Un carnet de commandes plein jusqu'en 2028
Sur un site de 34 hectares, le site de Billy-Berclau Douvrin produira des cellules et des modules de batteries au lithium-ion. Il compte plus de 60 000 m² d’ateliers, avec une première ligne de production d’une capacité de plus de 13 GWh pour atteindre une capacité de 40 GWh en 2030. La direction évoque à terme la création de 2 000 emplois. Selon Yann Vincent et Frédéric Przybylski, directeur du site, « le carnet de commandes est plein sur la période de 2024 à 2028 ».
Une capacité de 200 000 à 300 000 packs batteries par an
La première des trois unités de production du site sera opérationnelle avant la fin de 2023 et ce bloc 1 doit produire « 56 000 cellules par jour, soit 2,4 millions de modules par an. Soit l’équivalent de 200 000 à 300 000 packs batteries par an selon le type de véhicule et la capacité de la batterie ». À plus long terme, d’ici à 2030, avec la mise en place de deux autres gigafactories à Kaiserslautern (Allemagne) en 2025 et à Termoli (Italie) en 2026, ACC atteindra 120 GWh à pleine capacité industrielle.

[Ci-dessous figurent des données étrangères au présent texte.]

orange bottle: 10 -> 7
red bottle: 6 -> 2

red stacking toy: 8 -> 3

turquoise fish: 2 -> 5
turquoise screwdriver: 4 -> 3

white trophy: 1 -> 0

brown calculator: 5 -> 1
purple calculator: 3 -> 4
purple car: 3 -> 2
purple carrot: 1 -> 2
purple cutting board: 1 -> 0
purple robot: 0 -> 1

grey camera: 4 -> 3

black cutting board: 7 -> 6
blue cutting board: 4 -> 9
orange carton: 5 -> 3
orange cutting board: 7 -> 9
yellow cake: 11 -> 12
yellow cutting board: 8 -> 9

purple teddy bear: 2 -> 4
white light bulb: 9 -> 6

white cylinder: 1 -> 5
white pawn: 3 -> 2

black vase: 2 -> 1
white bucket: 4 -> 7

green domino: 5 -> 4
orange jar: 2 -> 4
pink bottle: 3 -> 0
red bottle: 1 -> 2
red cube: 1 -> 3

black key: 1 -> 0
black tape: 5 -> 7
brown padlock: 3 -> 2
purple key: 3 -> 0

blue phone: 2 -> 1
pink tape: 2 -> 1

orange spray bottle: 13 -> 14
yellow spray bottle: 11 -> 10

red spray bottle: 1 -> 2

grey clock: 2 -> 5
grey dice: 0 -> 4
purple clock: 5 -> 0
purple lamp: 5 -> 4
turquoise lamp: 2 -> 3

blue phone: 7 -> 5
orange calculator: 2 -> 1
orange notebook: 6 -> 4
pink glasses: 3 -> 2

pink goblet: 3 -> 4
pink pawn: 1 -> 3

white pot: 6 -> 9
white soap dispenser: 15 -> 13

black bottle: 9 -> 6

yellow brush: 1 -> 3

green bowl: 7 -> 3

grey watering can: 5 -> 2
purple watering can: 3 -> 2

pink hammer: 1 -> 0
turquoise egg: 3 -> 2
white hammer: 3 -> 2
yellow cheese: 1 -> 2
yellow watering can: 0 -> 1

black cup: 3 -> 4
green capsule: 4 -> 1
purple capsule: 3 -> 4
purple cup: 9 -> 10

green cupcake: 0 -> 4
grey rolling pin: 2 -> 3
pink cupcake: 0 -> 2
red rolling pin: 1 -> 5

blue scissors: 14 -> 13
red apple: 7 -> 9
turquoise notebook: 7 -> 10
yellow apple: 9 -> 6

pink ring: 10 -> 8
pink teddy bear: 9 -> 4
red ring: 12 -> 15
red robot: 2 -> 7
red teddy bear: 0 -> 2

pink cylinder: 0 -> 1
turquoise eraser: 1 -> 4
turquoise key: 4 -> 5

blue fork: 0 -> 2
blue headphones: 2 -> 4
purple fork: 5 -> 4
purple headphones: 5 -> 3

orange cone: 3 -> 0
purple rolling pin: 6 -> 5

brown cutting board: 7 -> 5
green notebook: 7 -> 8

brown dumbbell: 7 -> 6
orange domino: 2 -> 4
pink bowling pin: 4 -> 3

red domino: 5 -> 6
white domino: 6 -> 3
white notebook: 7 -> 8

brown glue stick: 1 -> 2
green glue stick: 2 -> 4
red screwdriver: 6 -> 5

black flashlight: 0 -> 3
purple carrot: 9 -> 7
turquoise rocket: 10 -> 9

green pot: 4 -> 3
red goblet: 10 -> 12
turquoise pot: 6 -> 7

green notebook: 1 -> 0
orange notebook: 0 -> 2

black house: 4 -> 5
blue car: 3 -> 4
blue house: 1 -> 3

Gagner la bataille sur les véhicules électriques pour le 21e siècle
L’inauguration a rassemblé Bruno Le Maire, ministre de l’Économie, Carlos Tavares, Ola Källenius et Patrick Pouyanné, les dirigeants de Stellantis, Mercedes-Benz et TotalEnergies. « Il s’agit de gagner la bataille sur les véhicules électriques pour le 21e siècle », a asséné Bruno Le Maire, qui a rappelé que de nombreux projets industriels liés aux batteries étaient en cours en France, notamment dans le Nord. Outre ACC à Billy-Berclau/Douvrin, un projet du groupe sino-japonais AESC-Envision est en bonne voie à Douai, en lien avec Renault (début 2025). Soutenu par Renault, Schneider Electric et Arkema, Verkor prévoit aussi de lancer la production dans son usine de Dunkerque à partir de mi-2025. Enfin, ProLogium, un groupe taïwanais spécialisé dans la technologie de batterie solide, vient d’annoncer son implantation à Dunkerque également, avec un démarrage de production prévu fin 2026. Il n’en fallait pas plus pour qu’on en vienne à parler de « vallée des batteries », sans doute le fruit d’un hasardeux mimétisme avec la Silicon Valley.
La question de la dépendance aux matières premières nécessaires aux batteries reste entière
Toujours est-il que l’Europe et la France ouvrent une course-poursuite pour combler leur retard sur les pays asiatiques, principalement la Chine. Reste bien sûr la question du sourcing et des achats de matières premières (lithium, cobalt, nickel, etc.), une chaîne de valeur largement aux mains des Chinois. Loin de se résigner à rester sous l’emprise de l’Empire du Milieu, les industriels européens tablent déjà sur le coup d’après, les futures technologies de batteries susceptibles de rebattre des cartes pour l’heure très inégalement distribuées.